By CHARLES McGRATH
In 2004, when the Reverend Uwem Akpan applied to the graduate program in creative writing at the University of Michigan, his folder attracted a lot of attention. He was both a Nigerian and a Jesuit priest, and the program was unused to applicants from either category.
And though Father Akpan’s talent was abundantly evident, if a little raw, Eileen Pollack, the director of the program, recalled recently, there was some hesitation on the part of the admissions committee.
“There were discussions about having a priest be part of workshops where students would be writing about sex and drugs, Ms. Pollack said.
But in the end Father Akpan was admitted, and he endeared himself, Ms. Pollack recalled, by showing up on the first day of class wearing a University of Michigan sweatshirt. “Everyone loved him, she said. “It turned out he had had more experience of the dark side of the world than all the other students put together.
Much of that experience is on display in “Say You’re One of Them, Father Akpan’s debut collection of stories, just published by Little, Brown & Company and already attracting attention among critics and booksellers.
Each of the book’s five stories is set in a different African country, and each is told from the point of view of a child subjected to poverty, dislocation or worse. One story is about a Kenyan street family in which the breadwinner is a 12-year-old prostitute and the parents give their children glue to sniff because it’s cheaper than food and dulls their hunger.
In another story a young Rwandan girl watches her father, a Hutu, kill her mother because she’s a Tutsi. The collection’s title comes from this story. “Say you’re one of them” is the mother’s final advice to her daughter.
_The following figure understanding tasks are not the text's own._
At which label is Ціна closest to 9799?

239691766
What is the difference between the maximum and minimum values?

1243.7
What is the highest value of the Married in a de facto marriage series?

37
Over lunch recently at Merkato 55, an African restaurant in New York, Father Akpan, 37, was already thinking ahead to his imminent return to Africa and to his main job these days, teaching at a seminary in Zimbabwe.
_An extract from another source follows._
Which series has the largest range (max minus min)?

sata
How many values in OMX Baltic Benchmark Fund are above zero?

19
Father Akpan is from the southern Nigerian village of Ikot Akpan Eda. His mother insisted that he and his three brothers speak English as well as their native language, Annang.
He entered the Jesuit order at 19, and began writing about 10 years later, while he was still a seminarian. His original goal was to publish nonfiction and possibly get a column in The Guardian, a Nigerian newspaper. When his submissions were turned down, he began writing for the paper’s Saturday fiction page .
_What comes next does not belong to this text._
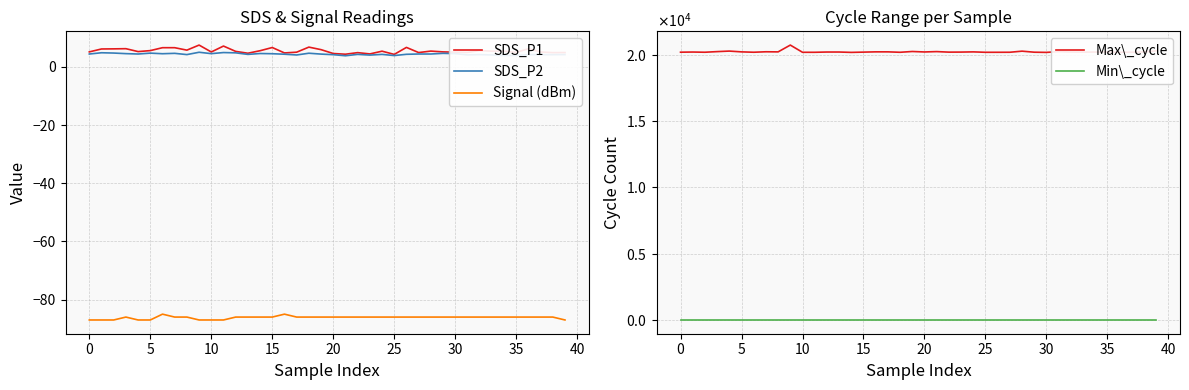

True or false: SDS_P1 and Signal (dBm) cross at least once.

False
By the time he arrived at Michigan, Father Akpan had several hundred pages’ worth of fiction stored in his laptop, thanks in part to his habit of working on several stories at once and revising them over and over. Even after this first book, he has hundreds more pages that he’s working on.
From the beginning Father Akpan had an ear for African speech in all its variety - pidgin and patois and local dialects. His story “Luxurious Hearses” has people from all over Nigeria debating on a bus, and the result is an immensely pleasing cacophony in which people are characterized not so much by what they say as how they say it.
“Listen, one character says, “dis foreign TV channels dey spoil de image of our country.... We no bad like dis. O.K., why dem no dey show corpses of deir people during crisis for TV? Abi, people no dey kill for America or Europe?” And another character shouts back, “You dey speak grammar!
“I try to listen, Father Akpan said, shrugging, “and I try to really get into my characters. But a big part of this is mysterious to me when I get into the writing process. There are people who know their culture through and through and still can’t write about it.